• TASK OBJECTIVE: In the post on privative features, which two conditions does the author argue give rise to a very strong notion of privativity?

More observations on privative features

🕑 7 min • 👤 Thomas Graf • 📆 June 17, 2019 in Discussions • 🏷 features, privativity, phonology, syntax, transductions

In an earlier post I looked at privativity in the domain of feature sets: given a collection of features, what conditions must be met by their extensions in order for these features to qualify as privative. But that post concluded with the observation that looking at the features in isolation might be a case of the dog barking up the wrong tree. Features are rarely of interest on their own, what matters is how they interact with the rest of the grammatical machinery. This is the step from a feature set to a feature system. Naively, one might expect that a privative feature set gives rise to a privative feature system. But that’s not at all the case. The reason for that is easy to explain yet difficult to fix.

Feature set recap

Let’s quickly recap the essential properties of a feature set. Each feature is a set of exponents, and a feature bundle is a finite collection of features. A feature bundle picks out the exponents that carry all the features of the bundle — mathematically, the intersection of the exponent sets that correspond to the features in the bundle. A feature set is a finite collection of features from which feature bundles may be built. Without further restrictions, pretty much anything goes, but I argued that (a very strong notion of) privativity arises from two additional conditions:

Non-complementation

No \(F\)-bundle denotes the complement of some other \(F\)-bundle.
\(\forall X \subseteq F\ \neg \exists Y \subseteq F\ [\bigcap X = \overline{\bigcap Y}]]\)

Compositionality

It holds for all distinct \(F\)-bundles \(X\) and \(Y\) that \(\bigcap X \cap \bigcap Y\) is a non-empty proper subset of \(\bigcap X\).

As Peter Svenonius points out in the comments section of the previous post, this might be so strong that it rules out many feature sets that linguists would still consider privative. But let’s run with it for now, being too strong a restriction isn’t much of a problem for the purposes of this post.

Feature systems and privativity

Alright, so now we have a notion of feature set, but we have no model of how the feature set is integrated into the grammar. That’s a serious omission, but it’s also hard to fill in because grammars are a moving target. According to recent census counts, there are currently 3,289,777 registered grammar formalisms, but officials estimate that the number of unregistered grammar formalisms is much larger. However, I think there’s a general point to be made that’s largely independent of the specific grammar formalism: as soon as you have disjunction, features become immaterial.

Suppose you have a privative feature set and you have a process or constraint that should target any exponent that lacks some feature f. Due to Non-complementation there can be no feature bundle that picks out the complement of f, so we have no feature bundle description of the exponents targeted by the process. The linguistic intuition behind privativity is that this means the process cannot take place — you cannot make reference to the absence of features, you cannot use feature negation. If only things were this easy. There’s a major loop hole here: each individual exponent lacking f has a description in the form of a feature bundle, so we can use a disjunction of feature bundles to describe the domain of the process.

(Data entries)
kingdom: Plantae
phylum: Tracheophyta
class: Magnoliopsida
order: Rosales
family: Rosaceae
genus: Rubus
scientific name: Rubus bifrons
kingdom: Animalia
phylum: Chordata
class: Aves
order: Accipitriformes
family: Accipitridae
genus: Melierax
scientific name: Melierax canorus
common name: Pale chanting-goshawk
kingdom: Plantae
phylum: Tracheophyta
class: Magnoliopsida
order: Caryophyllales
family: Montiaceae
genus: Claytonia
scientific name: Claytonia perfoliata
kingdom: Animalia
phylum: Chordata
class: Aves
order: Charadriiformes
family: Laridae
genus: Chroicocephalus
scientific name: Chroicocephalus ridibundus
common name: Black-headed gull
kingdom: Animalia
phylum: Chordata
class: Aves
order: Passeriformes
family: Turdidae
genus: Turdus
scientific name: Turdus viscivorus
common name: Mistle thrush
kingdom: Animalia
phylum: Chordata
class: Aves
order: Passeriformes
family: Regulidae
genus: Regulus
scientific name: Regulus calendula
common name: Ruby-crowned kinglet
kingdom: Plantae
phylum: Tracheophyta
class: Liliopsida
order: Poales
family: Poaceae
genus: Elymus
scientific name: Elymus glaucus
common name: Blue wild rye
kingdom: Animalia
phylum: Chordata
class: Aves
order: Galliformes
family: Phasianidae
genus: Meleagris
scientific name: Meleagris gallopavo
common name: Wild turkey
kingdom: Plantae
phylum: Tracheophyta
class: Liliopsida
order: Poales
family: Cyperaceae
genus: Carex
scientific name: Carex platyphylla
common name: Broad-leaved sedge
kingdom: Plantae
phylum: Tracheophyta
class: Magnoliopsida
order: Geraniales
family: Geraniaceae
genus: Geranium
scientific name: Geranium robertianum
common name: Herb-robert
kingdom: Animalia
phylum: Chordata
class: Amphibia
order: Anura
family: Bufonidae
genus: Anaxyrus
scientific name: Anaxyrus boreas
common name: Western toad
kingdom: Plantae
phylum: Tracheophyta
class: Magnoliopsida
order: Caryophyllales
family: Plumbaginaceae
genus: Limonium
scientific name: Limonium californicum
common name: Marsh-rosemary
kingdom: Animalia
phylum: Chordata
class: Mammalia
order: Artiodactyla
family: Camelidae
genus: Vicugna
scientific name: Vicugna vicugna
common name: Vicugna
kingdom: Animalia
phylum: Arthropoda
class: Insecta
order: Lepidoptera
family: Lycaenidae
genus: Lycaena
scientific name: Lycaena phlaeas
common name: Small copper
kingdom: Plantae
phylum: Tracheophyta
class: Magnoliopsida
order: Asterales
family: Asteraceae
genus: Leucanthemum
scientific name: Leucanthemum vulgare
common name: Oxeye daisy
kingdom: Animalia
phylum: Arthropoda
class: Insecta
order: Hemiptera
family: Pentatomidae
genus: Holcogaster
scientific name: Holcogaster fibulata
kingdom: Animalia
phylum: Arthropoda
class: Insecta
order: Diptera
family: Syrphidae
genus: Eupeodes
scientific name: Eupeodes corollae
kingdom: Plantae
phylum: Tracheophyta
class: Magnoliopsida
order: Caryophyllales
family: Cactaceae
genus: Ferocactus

• WRITTEN ANSWER: Non-complementation and Compositionality.